Ze zijn zo lijkt het niet meer van deze tijd. Oliemannetjes. In de letterlijke zin dan. Maar stel je voor hoe belangrijk ze waren. Denk aan een schip. Zo’n ouderwetse lanzaamloper. Je kan de klappen van de zuiger op je gemak tellen, pure power. Ik ken ze van toen ik een klein manneke was en speelde langs de oever van het Noordzeekanaal in Velsen-Noord.
Oliemannetjes hebben altijd een overall aan die eens blauw was. Het kledingstuk is geïmpregneerd met olie en vet. Ze dragen een smoezelige pet met leren klep.
Oliemannetjes en hun oliekannetjes, ze houden de boel gaande.
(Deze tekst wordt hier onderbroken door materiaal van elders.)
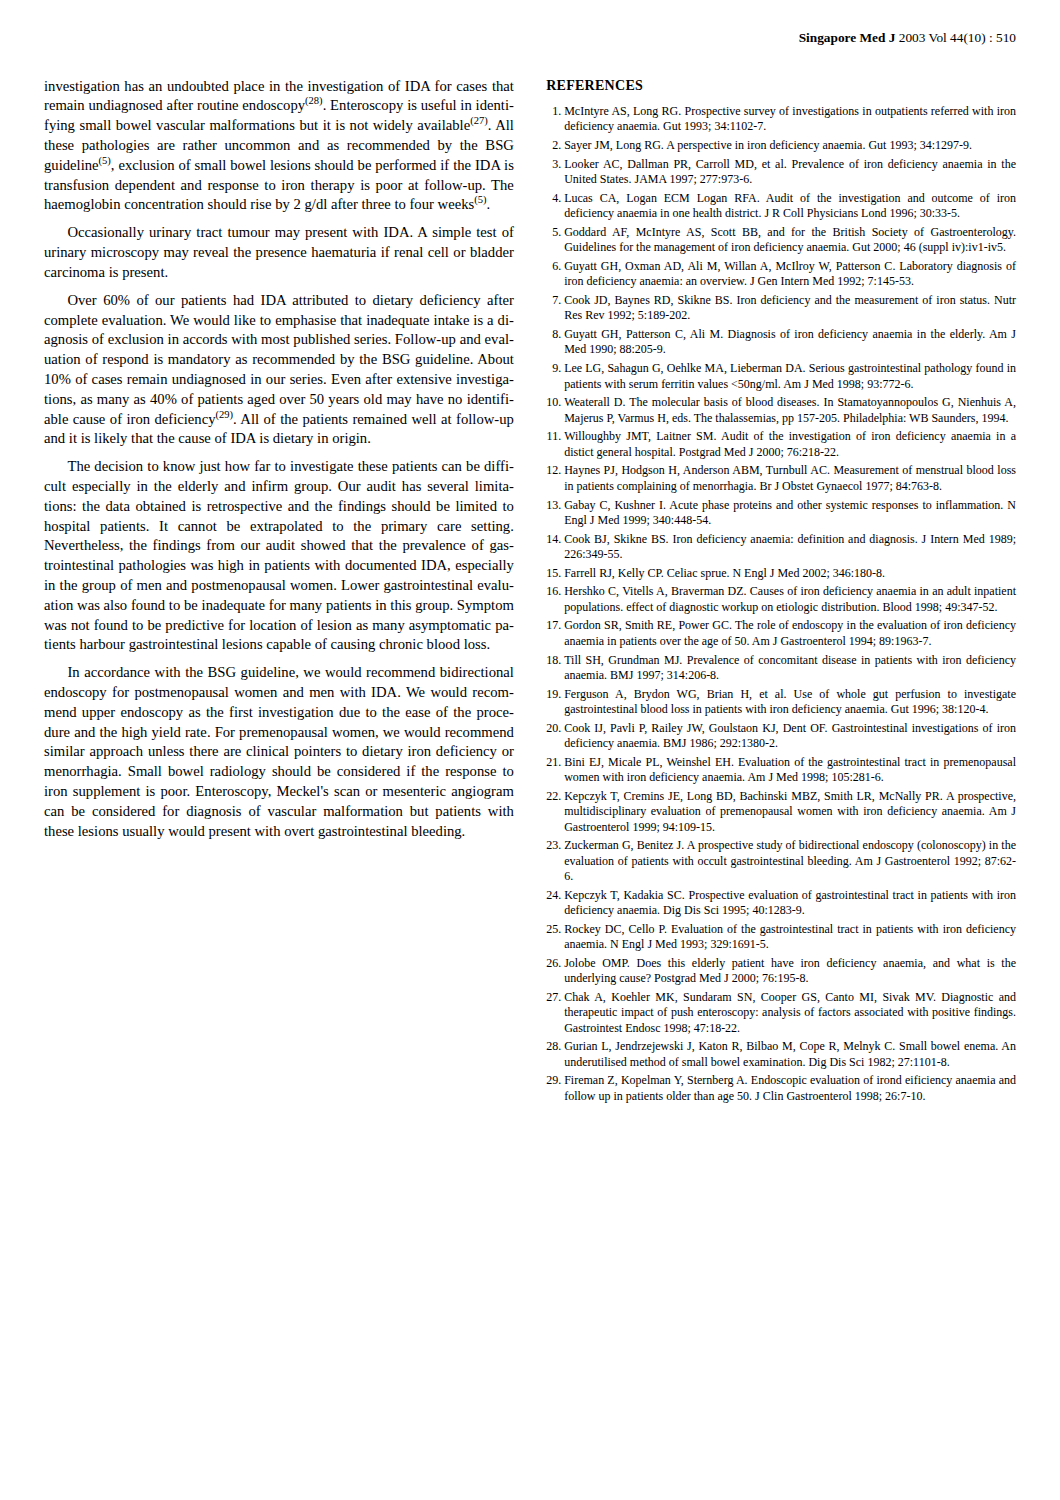Singapore Med J 2003 Vol 44(10) : 510
investigation has an undoubted place in the investigation of IDA for cases that remain undiagnosed after routine endoscopy(28). Enteroscopy is useful in identifying small bowel vascular malformations but it is not widely available(27). All these pathologies are rather uncommon and as recommended by the BSG guideline(5), exclusion of small bowel lesions should be performed if the IDA is transfusion dependent and response to iron therapy is poor at follow-up. The haemoglobin concentration should rise by 2 g/dl after three to four weeks(5).
Occasionally urinary tract tumour may present with IDA. A simple test of urinary microscopy may reveal the presence haematuria if renal cell or bladder carcinoma is present.
Over 60% of our patients had IDA attributed to dietary deficiency after complete evaluation. We would like to emphasise that inadequate intake is a diagnosis of exclusion in accords with most published series. Follow-up and evaluation of respond is mandatory as recommended by the BSG guideline. About 10% of cases remain undiagnosed in our series. Even after extensive investigations, as many as 40% of patients aged over 50 years old may have no identifiable cause of iron deficiency(29). All of the patients remained well at follow-up and it is likely that the cause of IDA is dietary in origin.
The decision to know just how far to investigate these patients can be difficult especially in the elderly and infirm group. Our audit has several limitations: the data obtained is retrospective and the findings should be limited to hospital patients. It cannot be extrapolated to the primary care setting. Nevertheless, the findings from our audit showed that the prevalence of gastrointestinal pathologies was high in patients with documented IDA, especially in the group of men and postmenopausal women. Lower gastrointestinal evaluation was also found to be inadequate for many patients in this group. Symptom was not found to be predictive for location of lesion as many asymptomatic patients harbour gastrointestinal lesions capable of causing chronic blood loss.
In accordance with the BSG guideline, we would recommend bidirectional endoscopy for postmenopausal women and men with IDA. We would recommend upper endoscopy as the first investigation due to the ease of the procedure and the high yield rate. For premenopausal women, we would recommend similar approach unless there are clinical pointers to dietary iron deficiency or menorrhagia. Small bowel radiology should be considered if the response to iron supplement is poor. Enteroscopy, Meckel's scan or mesenteric angiogram can be considered for diagnosis of vascular malformation but patients with these lesions usually would present with overt gastrointestinal bleeding.
REFERENCES
McIntyre AS, Long RG. Prospective survey of investigations in outpatients referred with iron deficiency anaemia. Gut 1993; 34:1102-7.
Sayer JM, Long RG. A perspective in iron deficiency anaemia. Gut 1993; 34:1297-9.
Looker AC, Dallman PR, Carroll MD, et al. Prevalence of iron deficiency anaemia in the United States. JAMA 1997; 277:973-6.
Lucas CA, Logan ECM Logan RFA. Audit of the investigation and outcome of iron deficiency anaemia in one health district. J R Coll Physicians Lond 1996; 30:33-5.
Goddard AF, McIntyre AS, Scott BB, and for the British Society of Gastroenterology. Guidelines for the management of iron deficiency anaemia. Gut 2000; 46 (suppl iv):iv1-iv5.
Guyatt GH, Oxman AD, Ali M, Willan A, McIlroy W, Patterson C. Laboratory diagnosis of iron deficiency anaemia: an overview. J Gen Intern Med 1992; 7:145-53.
Cook JD, Baynes RD, Skikne BS. Iron deficiency and the measurement of iron status. Nutr Res Rev 1992; 5:189-202.
Guyatt GH, Patterson C, Ali M. Diagnosis of iron deficiency anaemia in the elderly. Am J Med 1990; 88:205-9.
Lee LG, Sahagun G, Oehlke MA, Lieberman DA. Serious gastrointestinal pathology found in patients with serum ferritin values <50ng/ml. Am J Med 1998; 93:772-6.
Weaterall D. The molecular basis of blood diseases. In Stamatoyannopoulos G, Nienhuis A, Majerus P, Varmus H, eds. The thalassemias, pp 157-205. Philadelphia: WB Saunders, 1994.
Willoughby JMT, Laitner SM. Audit of the investigation of iron deficiency anaemia in a distict general hospital. Postgrad Med J 2000; 76:218-22.
Haynes PJ, Hodgson H, Anderson ABM, Turnbull AC. Measurement of menstrual blood loss in patients complaining of menorrhagia. Br J Obstet Gynaecol 1977; 84:763-8.
Gabay C, Kushner I. Acute phase proteins and other systemic responses to inflammation. N Engl J Med 1999; 340:448-54.
Cook BJ, Skikne BS. Iron deficiency anaemia: definition and diagnosis. J Intern Med 1989; 226:349-55.
Farrell RJ, Kelly CP. Celiac sprue. N Engl J Med 2002; 346:180-8.
Hershko C, Vitells A, Braverman DZ. Causes of iron deficiency anaemia in an adult inpatient populations. effect of diagnostic workup on etiologic distribution. Blood 1998; 49:347-52.
Gordon SR, Smith RE, Power GC. The role of endoscopy in the evaluation of iron deficiency anaemia in patients over the age of 50. Am J Gastroenterol 1994; 89:1963-7.
Till SH, Grundman MJ. Prevalence of concomitant disease in patients with iron deficiency anaemia. BMJ 1997; 314:206-8.
Ferguson A, Brydon WG, Brian H, et al. Use of whole gut perfusion to investigate gastrointestinal blood loss in patients with iron deficiency anaemia. Gut 1996; 38:120-4.
Cook IJ, Pavli P, Railey JW, Goulstaon KJ, Dent OF. Gastrointestinal investigations of iron deficiency anaemia. BMJ 1986; 292:1380-2.
Bini EJ, Micale PL, Weinshel EH. Evaluation of the gastrointestinal tract in premenopausal women with iron deficiency anaemia. Am J Med 1998; 105:281-6.
Kepczyk T, Cremins JE, Long BD, Bachinski MBZ, Smith LR, McNally PR. A prospective, multidisciplinary evaluation of premenopausal women with iron deficiency anaemia. Am J Gastroenterol 1999; 94:109-15.
Zuckerman G, Benitez J. A prospective study of bidirectional endoscopy (colonoscopy) in the evaluation of patients with occult gastrointestinal bleeding. Am J Gastroenterol 1992; 87:62-6.
Kepczyk T, Kadakia SC. Prospective evaluation of gastrointestinal tract in patients with iron deficiency anaemia. Dig Dis Sci 1995; 40:1283-9.
Rockey DC, Cello P. Evaluation of the gastrointestinal tract in patients with iron deficiency anaemia. N Engl J Med 1993; 329:1691-5.
Jolobe OMP. Does this elderly patient have iron deficiency anaemia, and what is the underlying cause? Postgrad Med J 2000; 76:195-8.
Chak A, Koehler MK, Sundaram SN, Cooper GS, Canto MI, Sivak MV. Diagnostic and therapeutic impact of push enteroscopy: analysis of factors associated with positive findings. Gastrointest Endosc 1998; 47:18-22.
Gurian L, Jendrzejewski J, Katon R, Bilbao M, Cope R, Melnyk C. Small bowel enema. An underutilised method of small bowel examination. Dig Dis Sci 1982; 27:1101-8.
Fireman Z, Kopelman Y, Sternberg A. Endoscopic evaluation of irond eificiency anaemia and follow up in patients older than age 50. J Clin Gastroenterol 1998; 26:7-10.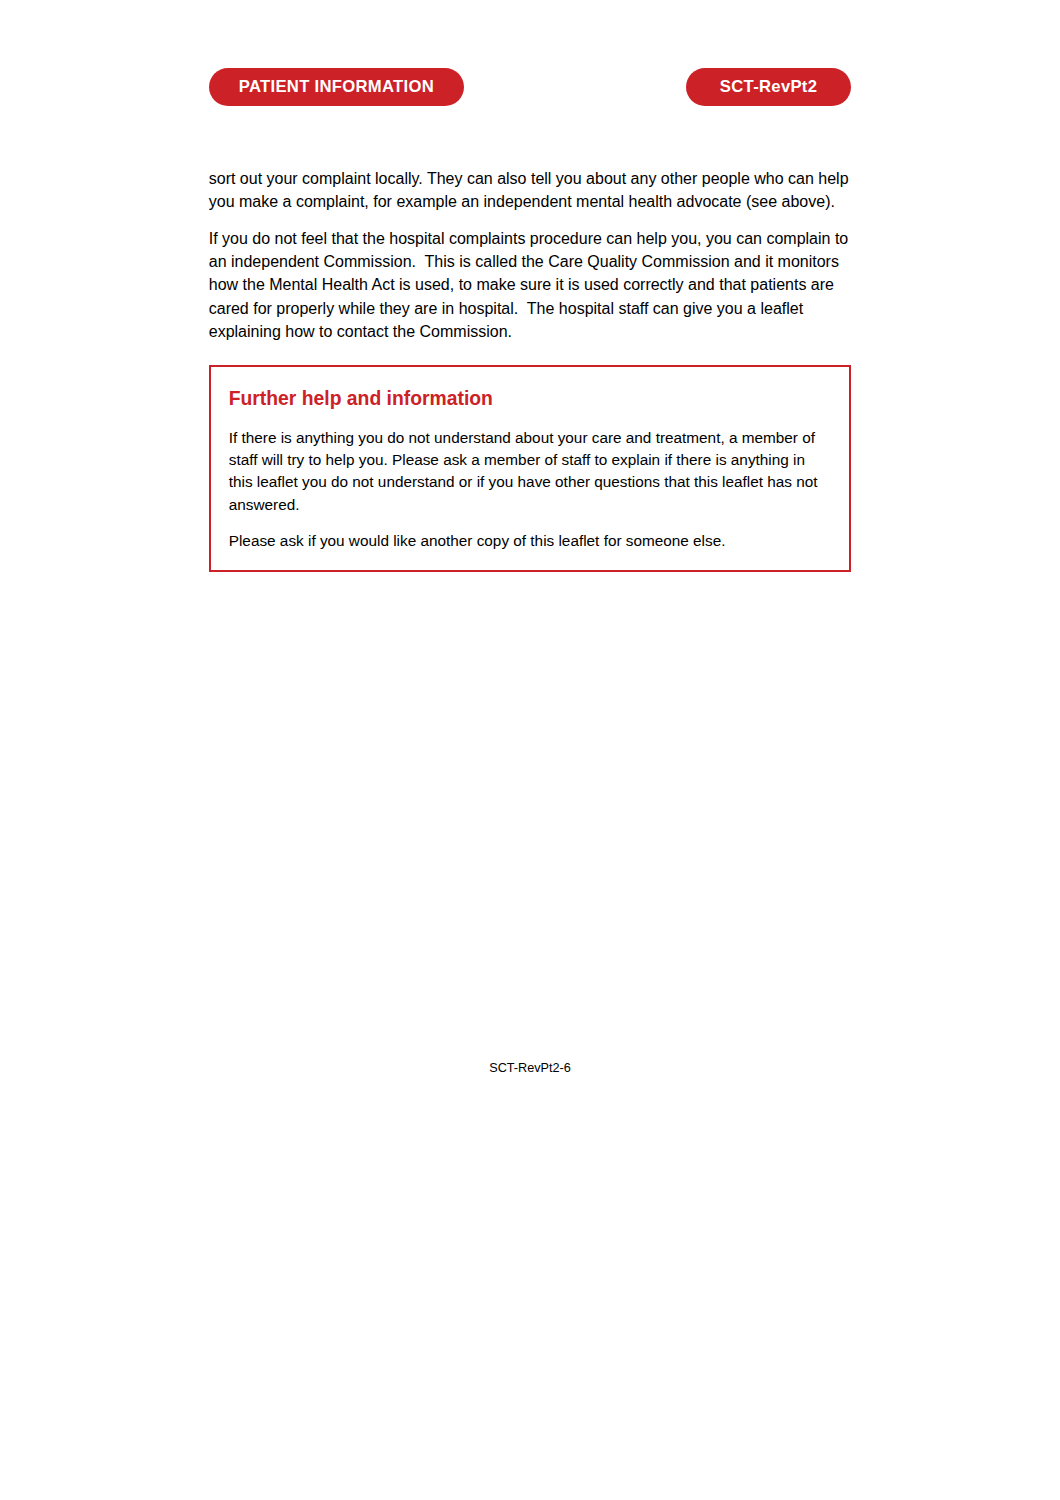PATIENT INFORMATION SCT-RevPt2
sort out your complaint locally. They can also tell you about any other people who can help you make a complaint, for example an independent mental health advocate (see above).
If you do not feel that the hospital complaints procedure can help you, you can complain to an independent Commission. This is called the Care Quality Commission and it monitors how the Mental Health Act is used, to make sure it is used correctly and that patients are cared for properly while they are in hospital. The hospital staff can give you a leaflet explaining how to contact the Commission.
Further help and information
If there is anything you do not understand about your care and treatment, a member of staff will try to help you. Please ask a member of staff to explain if there is anything in this leaflet you do not understand or if you have other questions that this leaflet has not answered.
Please ask if you would like another copy of this leaflet for someone else.
SCT-RevPt2-6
Ze kennen elk smeernippeltje en elk olietankje. Zonder op de peilstok te kijken weten ze of er iets bijgevuld moet worden.
Voor de motor wordt gestart laten ze die een paar slagen onbelast draaien. Dan komt de olie overal en loopt ie gesmeerd.
Oliemannetjes zie je niet zo vaak, ze werken benedendeks dicht bij de motor, daar genieten ze van hun werk.
Ze zijn van alle tijden, de meesten nu zonder schip. Ze versoepelen de communicatie. Je kunt het zo gek niet bedenken. Je merkt er eigenlijk nauwelijks iets van en zo hoort het.
De mannetjes en natuurlijk ook de olievrouwtjes luisteren, kijken, bemoedigen en laten je zien wat je niet zag. Zo dat je denkt: dat had ik ook zelf kunnen bedenken.
Vertrouwen is de basis. Geen dubbele bedoelingen. Zo kan jij het kaf van het koren scheiden.
De beloning voor oliemannetjes is voldoening. Dat er dingen gebeuren. Ze genieten van hoe het gaat. Dát het gaat en gesmeerd loopt. Die voldoening geven ze door aan jou, ze delen met liefde hun verdienste en hun passie.